Nevertheless, Warden made a first wild strike at Baldwin with the hammer, which his opponent deflected. A second blow landed squarely, inflicting a deep wound on Baldwin’s skull. The bloodied Baldwin let out a roar and grappled for the hammer, ultimately seizing it from Warden. The theatre employee was dealt a terrific blow and immediately crumpled over and lay lifeless on the carpeted staircase. His skull, the Cincinnati Post revealed, was crushed like an eggshell.
Baldwin staggered backward and then out of the building, with the sound of his wife’s screams of horror in the night air. He immediately went to the police station where he gave himself up. He returned with the police to the scene shortly afterward, where Mrs. Baldwin, the Marshalls, and Anna Toker were arrested. Brooks Frazer, Baldwin’s saloon friend, was supposed to be arrested too. He cleverly asked the police if he could ride with his friend, giving the police the impression he would be easy to manage, but managed to slip away while their backs were turned.
The last two short articles published about the case mentioned that, two days after the murder, charges against Mollie Baldwin were dismissed and she was freed from jail.
With his head tied up in bandages, John Baldwin, was in Police Court a few days later a charge of murder, and the prisoner said he killed Warden in self-defense. His case was continued to Mar 31 and bond was set at $2500.

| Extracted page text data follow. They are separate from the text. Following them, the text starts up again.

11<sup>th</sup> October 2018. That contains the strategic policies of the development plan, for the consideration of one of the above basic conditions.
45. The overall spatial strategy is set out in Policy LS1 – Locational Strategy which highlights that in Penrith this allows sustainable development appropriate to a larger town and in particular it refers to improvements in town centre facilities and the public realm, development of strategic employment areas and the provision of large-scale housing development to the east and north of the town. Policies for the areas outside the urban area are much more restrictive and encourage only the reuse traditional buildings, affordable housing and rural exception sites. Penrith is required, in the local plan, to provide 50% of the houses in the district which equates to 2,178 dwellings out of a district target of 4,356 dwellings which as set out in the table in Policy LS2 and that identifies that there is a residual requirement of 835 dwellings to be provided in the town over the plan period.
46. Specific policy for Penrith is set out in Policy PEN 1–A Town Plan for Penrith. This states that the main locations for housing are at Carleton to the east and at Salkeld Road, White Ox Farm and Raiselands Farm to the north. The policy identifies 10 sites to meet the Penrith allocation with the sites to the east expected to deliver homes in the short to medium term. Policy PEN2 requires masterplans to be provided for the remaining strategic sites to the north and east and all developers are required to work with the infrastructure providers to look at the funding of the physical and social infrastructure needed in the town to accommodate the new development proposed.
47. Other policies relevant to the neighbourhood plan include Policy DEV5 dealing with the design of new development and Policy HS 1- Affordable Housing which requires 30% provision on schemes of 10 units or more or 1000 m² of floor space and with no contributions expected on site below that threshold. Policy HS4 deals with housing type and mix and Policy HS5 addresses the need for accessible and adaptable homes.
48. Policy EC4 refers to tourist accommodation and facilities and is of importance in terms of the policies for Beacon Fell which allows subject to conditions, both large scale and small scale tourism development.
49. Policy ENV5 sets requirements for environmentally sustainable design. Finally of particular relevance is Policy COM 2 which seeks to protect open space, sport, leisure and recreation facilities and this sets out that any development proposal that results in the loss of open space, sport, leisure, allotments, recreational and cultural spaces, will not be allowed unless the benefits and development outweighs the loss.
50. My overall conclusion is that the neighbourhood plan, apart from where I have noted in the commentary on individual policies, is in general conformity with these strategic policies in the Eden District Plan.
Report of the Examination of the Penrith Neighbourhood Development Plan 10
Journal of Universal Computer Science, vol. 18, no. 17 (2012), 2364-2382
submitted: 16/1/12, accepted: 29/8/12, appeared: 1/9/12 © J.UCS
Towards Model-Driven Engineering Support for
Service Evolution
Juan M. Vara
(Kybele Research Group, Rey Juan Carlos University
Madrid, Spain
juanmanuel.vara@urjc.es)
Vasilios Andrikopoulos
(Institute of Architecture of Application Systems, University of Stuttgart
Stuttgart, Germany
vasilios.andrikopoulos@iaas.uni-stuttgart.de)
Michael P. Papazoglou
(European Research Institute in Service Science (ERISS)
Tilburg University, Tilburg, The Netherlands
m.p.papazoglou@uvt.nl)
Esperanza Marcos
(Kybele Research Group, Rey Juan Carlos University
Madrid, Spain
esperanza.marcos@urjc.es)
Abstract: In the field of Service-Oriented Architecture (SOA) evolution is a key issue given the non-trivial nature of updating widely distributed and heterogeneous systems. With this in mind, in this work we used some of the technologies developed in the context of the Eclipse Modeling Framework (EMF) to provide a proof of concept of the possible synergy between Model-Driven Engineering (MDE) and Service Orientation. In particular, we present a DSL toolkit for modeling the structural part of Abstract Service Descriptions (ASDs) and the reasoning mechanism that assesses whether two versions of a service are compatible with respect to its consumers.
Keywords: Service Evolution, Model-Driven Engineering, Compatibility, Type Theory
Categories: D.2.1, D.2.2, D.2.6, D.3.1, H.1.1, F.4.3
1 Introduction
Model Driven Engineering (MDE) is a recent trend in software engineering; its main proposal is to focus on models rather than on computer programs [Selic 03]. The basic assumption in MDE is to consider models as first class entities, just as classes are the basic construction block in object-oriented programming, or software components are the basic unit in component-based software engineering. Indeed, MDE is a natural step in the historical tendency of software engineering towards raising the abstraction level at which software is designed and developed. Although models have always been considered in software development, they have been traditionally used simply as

One sad little footnote to the story was that Warden had a brother who was in the hospital suffering from heart lesions and his health was so frail that they were afraid to tell him of his brother’s murder. There was some concern he would ask for Edward, who came to see him daily, and a question of whether they should wait until the day of the funeral to inform him of his brother’s passing.
Unfortunately, like so many stories from this era, the newspapers quickly moved on without providing any resolution to any of our questions. I couldn’t learn anything else about the case in the newspaper archives. I briefly visited the Ancestry database but Baldwin and Casey (Mollie’s maiden name) were common. I didn’t find a prison or a divorce record. That’s not to say those records don’t exist, but I didn’t see them.
My guess is Baldwin managed to beat the charge with his claim of self-defense. If there had been a trial, especially a sensational one, the newspapers would have been all over it. But who knows?